Bir zamanlar, zengin kızı, güzel Kezban'a aşık olan Çoban Ali, aylar yıllar yüreğinde yanıp tutuşan karasevdasına dayanamaz, anasına açar:
- "Bu aşk, Kezban'la beni ondurmaz, öldürür, bir kez git, kızı babasından iste, görelim ne derler?" diyerek, anasını zenginin evine yollar. Kızın babası:
- "Oğluna söyle... Yüksek dağların başı dumanlı olur, baş döndürür. Başını yükseklerde gezdireceğine, dağın eteklerinde sürüsünü otlatsın, dengini bulsun..."
Bu sözler, Ali'nin de, Kezban'ın da yüreklerini can evinden yaralar. Kaçmaya karar verirler ama, bir pınar başında buluştukları gece, pusuya düşerler, aşklarının kefaretini hayatlarıyla öderler.
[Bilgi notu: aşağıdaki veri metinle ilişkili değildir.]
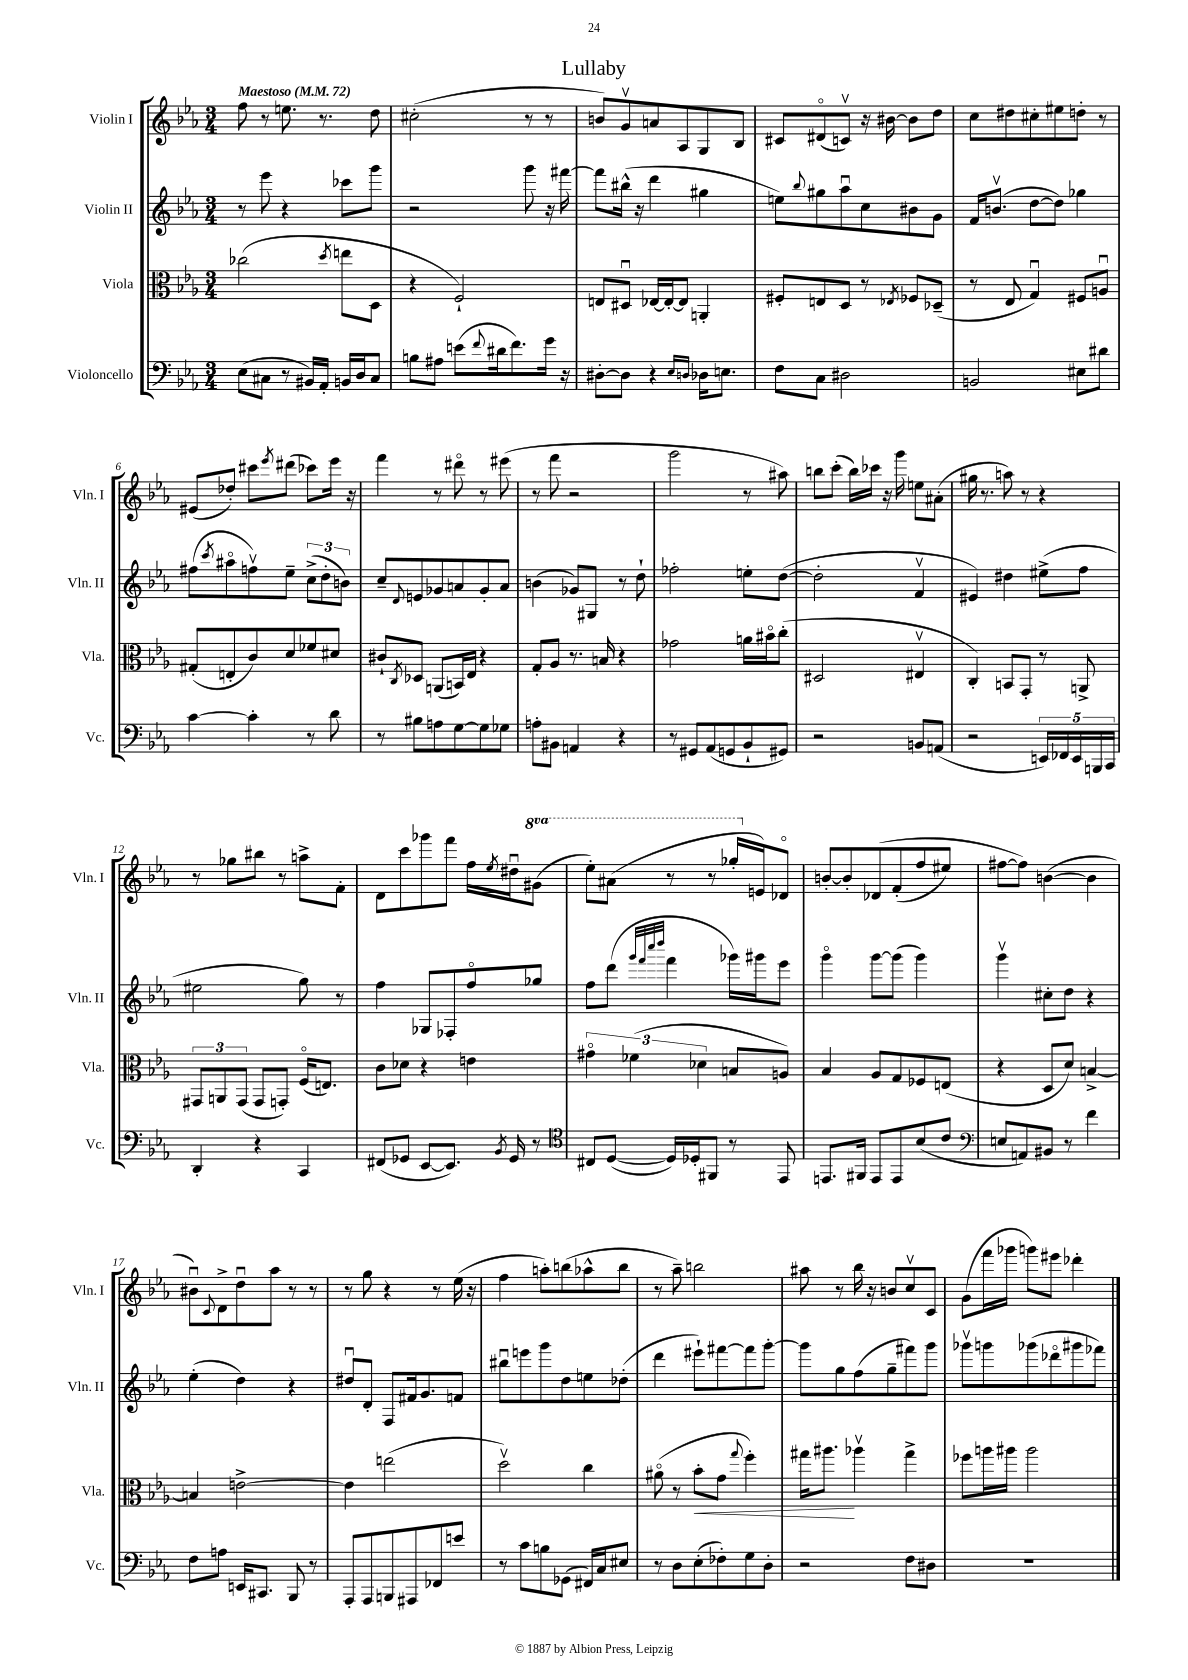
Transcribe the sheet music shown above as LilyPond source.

\header { title = "Lullaby" }
<<
\new StaffGroup <<
\new Staff = "s0" \with { instrumentName = "Violin I" shortInstrumentName = "Vln. I" } {
    \clef treble \key ees \major \numericTimeSignature \time 3/4 \set Staff.ottavationMarkups = #ottavation-simple-ordinals \tempo "Maestoso" 4 = 72
    f''8 r8 e''8. r8. d''8 |
    cis''2-.( r8 r8 |
    b'8) g'8\upbow a'8 aes8 g8 bes8 |
    cis'8 dis'8\flageolet( c'8\upbow) r16 bis'16~ bis'8 d''8 |
    c''8 dis''8 cis''8-. eis''8 d''8-. r8 |
    eis'8( des''8-.) cis'''8 \acciaccatura { ees'''8 } dis'''8( ces'''8) ees'''16 r16 |
    f'''4 r8 dis'''8\flageolet r8 eis'''8( |
    r8 f'''8 r2 |
    g'''2 r8 ais''8) |
    b''8 c'''8-.( b''16) ces'''16 r16 g'''16 e''8 ais'8-.( |
    gis''16 r8. a''8) r8 r4 |
    r8 ges''8 bis''8 r8 a''8-> f'8-. |
    d'8 c'''8 ges'''8 f'''8 f''16 \acciaccatura { ees''8 } dis''16\downbow \ottava #1 gis''8( |
    ees'''8-.) ais''8( r8 r8 ges'''16-. \ottava #0 e'16) des'8\flageolet |
    b'8~-. b'8-. des'8\( f'8-.( f''8 eis''8) |
    fis''8~ fis''8\) b'4~( b'4 |
    bis'8\downbow) \appoggiatura { c'8 } d'8-> d''8\downbow aes''8 r8 r8 |
    r8 g''8 r4 r8 ees''16( r16 |
    f''4 a''8-.) b''8( aes''8-^ b''8 |
    r8 aes''8--) b''2 |
    ais''8 r8 bes''16 r16 b'8 c''8\upbow c'8 |
    g'8( f'''16 ges'''16 g'''8) eis'''8 des'''4-. \bar "|." |
}
\new Staff = "s1" \with { instrumentName = "Violin II" shortInstrumentName = "Vln. II" } {
    \clef treble \key ees \major \numericTimeSignature \time 3/4
    r8 ees'''8 r4 ces'''8 g'''8 |
    r2 g'''8 r16 fis'''16~ |
    fis'''8 bis''16-^( r16 d'''4 gis''4 |
    e''8) \appoggiatura { bes''8 } gis''8 aes''8\downbow c''8 bis'8 g'8 |
    f'16 b'8.\upbow( d''8~ d''8) ges''4 |
    fis''8( \acciaccatura { c'''8 } ais''8\flageolet f''8\upbow) ees''8-- \tuplet 3/2 { c''8->( d''8-. b'8) } |
    c''8-- \appoggiatura { d'8 } e'8 ges'8 a'8 ges'8-. a'8 |
    b'4( ges'8) gis8 r8 d''8-! |
    fes''2-. e''8-. d''8~( |
    d''2-. f'4\upbow |
    eis'4) dis''4 eis''8->( f''8 |
    eis''2 g''8) r8 |
    f''4 ges8 fes8-. f''8\flageolet ges''8 |
    f''8 d'''8( \grace { g'''32 f'''32 c''''32 d''''32 } f'''4 ges'''16) gis'''16 ees'''8 |
    g'''4\flageolet g'''8~ g'''8( g'''4) |
    g'''4\upbow cis''8-. d''8 r4 |
    ees''4-.( d''4) r4 |
    dis''8\downbow d'8-. f8 fis'16 g'8. f'8 |
    bis''8\downbow e'''8 g'''8 d''8 e''8 des''8-.( |
    d'''4 eis'''8-!) fis'''8~ fis'''8 g'''8~-. |
    g'''8 g''8 f''8( g''8-- fis'''8) g'''8 |
    ges'''8\upbow g'''8 ges'''8( des'''8\flageolet gis'''8 fes'''8) \bar "|." |
}
\new Staff = "s2" \with { instrumentName = "Viola" shortInstrumentName = "Vla." } {
    \clef alto \key ees \major \numericTimeSignature \time 3/4
    ces''2( \acciaccatura { d''8 } e''8 d8 |
    r4 f2-!) |
    e8 dis8\downbow ees16~ ees16~-. ees8 a,4-. |
    fis8-. e8 d8 r8 \acciaccatura { ees8 } fes8 des8--( |
    r8 ees8 g4\downbow) fis8 a8\downbow |
    gis8-.( e8-. c'8) d'8 fes'8 dis'8 |
    cis'8-! \acciaccatura { c8 } des8 a,8( b,16) ees16 r4 |
    g8-. aes8 r8. b16 r4 |
    ges'2 a'16 bis'16\flageolet c''8-.( |
    dis2 eis4\upbow |
    c4-.) b,8 g,8-. r8 a,8-> |
    \tuplet 3/2 { gis,8 a,8 gis,8( } gis,8 g,8-.) f16\flageolet( e8.) |
    c'8 des'8 r4 e'4 |
    \tuplet 3/2 { gis'4\flageolet fes'4( des'4 } b8 a8) |
    bes4 aes8 g8 fes8 e8( |
    r4 d8 d'8) b4~-> |
    b4 e'2~-> |
    e'4 e''2( |
    d''2\upbow) c''4 |
    ais'8\flageolet( r8 bes'8-.\< g'8 \appoggiatura { g''8 } f''4-.) |
    gis''16 ais''8.\! aes''4\upbow gis''4-> |
    fes''8 a''16 ais''16 ais''2 \bar "|." |
}
\new Staff = "s3" \with { instrumentName = "Violoncello" shortInstrumentName = "Vc." } {
    \clef bass \key ees \major \numericTimeSignature \time 3/4
    ees8( cis8 r8 bis,16) aes,16-. b,16 d16 cis8 |
    b8 ais8 e'8( \appoggiatura { f'8 } dis'16 f'8.) g'16 r16 |
    dis8~-. dis8 r4 \grace { ees16 d16 } des16 e8. |
    f8 c8 dis2 |
    b,2 eis8 dis'8 |
    c'4~ c'4-. r8 d'8 |
    r8 bis8 a8 g8~ g8 ges8 |
    a8-. bis,8 a,4 r4 |
    r8 gis,8 aes,8( g,8 bes,8-! gis,8) |
    r2 b,8 a,8( |
    r2 \tuplet 5/4 { e,16) fes,16 e,16 b,,16 c,16 } |
    d,4-. r4 c,4 |
    fis,8( ges,8 ees,8~ ees,8.) \acciaccatura { bes,8 } ges,16 r8 |
    \clef tenor cis8 d8~( d16) des16-. fis,8 r8 ees,8 |
    e,8. fis,16 e,8 e,8 bes8( c'8 |
    \clef bass e8 a,8) bis,8 r8 f'4 |
    f8 a8 e,16 cis,8. bes,,8 r8 |
    aes,,8-. aes,,8 b,,8 ais,,8 fes,8 e'8 |
    r8 c'8 b8 ges,8( fis,16) c16 eis8 |
    r8 d8 ees8-.( fes8-.) g8 d8-. |
    r2 f8 dis8 |
    R2. \bar "|." |
}
>>
>>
Ardından türküler, türküler... Sesler bütün Uşak yaylalarını doldurur, sesler tellerden dökülür:
Evlerinin önü marul,
Sular akar harıl harıl,
Koy da git, dengine sarıl.
Uyan Alim nenni lel lel,
Eller geldi sen de gel gel.
Bu kez Kezban'ın ardından bir türkü daha:
Ekinler ekilirken,
Çiziye dökülürken,
Seni benden ayırdılar,
Suna boylu Kezbanım,
Şafaklar sökülürken,
Uşak duman, sis oldu,
Açılan güller soldu.
Aç yüzünü göreyim,
Suna boylu Kezbanım,
Kalbim hasretle doldu.
Binlerce Anadolu türküsü gibi, bu çok tanınan, dillerden düşmeyen Uşak türküsü de içli, vuslatı olmayan bir aşkın hikâyesidir. Uşaklılar, bahar gelip de koyun-kuzu melemeye başladı mı, fırsatını bulur, Akse çamlığında, ya da Banaz'daki Evren Dede koruluğunda, felekten bir gün çalar, sıra sıra sazlarıyla Kezban'ı da Ali'sini de bu türkülerle dile getirirler.